350 Türkiye’nin Wire haber sitesine dayandırdığı haberine göre Hindistan’ın Hazaribagh şehrinde halk, NTPC (önceki ismi ile Ulusal Termal Enerji Şirketi Ltd)’nin kömür madenleri için toprak satın almasını protesto ediyordu:
Proje için toprak alımı 2004 yılında başladı, fakat Asya’nın en büyük kömür blokları olduğu iddia edilen söz konusu madenlerde oldukça yavaş bir süreç işledi. Tarımsal olarak oldukça zengin olan ve senede 3 defa mahsul hasadı yaparak köylülere istihdam sağlayan bölgenin yerlileri ve çiftçileri topraklarının alınmasına karşı çıktı.
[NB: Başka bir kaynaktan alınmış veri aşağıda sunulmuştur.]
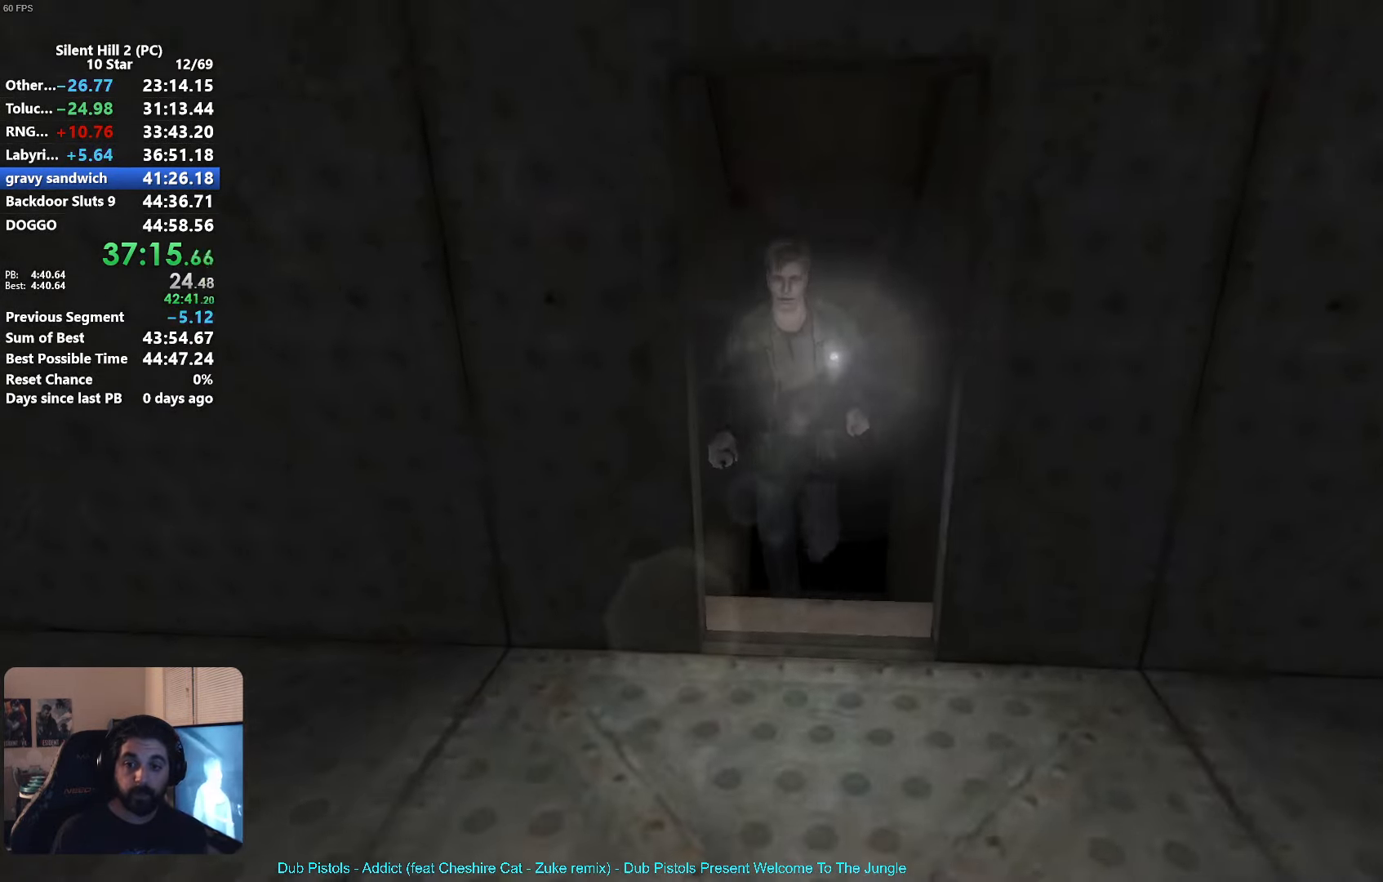
{"buttons": ["X"], "left_stick": "down", "button_events": [[50, "X", "down"]]}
NTPC, önerilen 17.000 hektar içinden Orman Bakanlığı’ndan 2.500 hektar toprak almayı ancak bu sene başardı. 2006 Yılında çıkarılan Orman Hakları Kanunu, orman topraklarına sahip olabilmek için bölgenin yerlilerinin %70’inin onayının alınması gerekliliğini getiriyor.31 Mayıs 2016’da köylüler ölü yakılan odun yığınları üzerinde oturarak kendi onayları olmadan toprak alımı yapılmasını protesto etmeye başladı. Devlet görevlileri araya girerek, durumun çözüleceği sözünü verdi ve protestonun sona erdirilmesini istedi. 15 Eylül’de köylüler, NTPC’nin kanuni olarak toprak alımı için gereken onayı alıp almadığının araştırılması talebiyle yeni bir protestoya başladı.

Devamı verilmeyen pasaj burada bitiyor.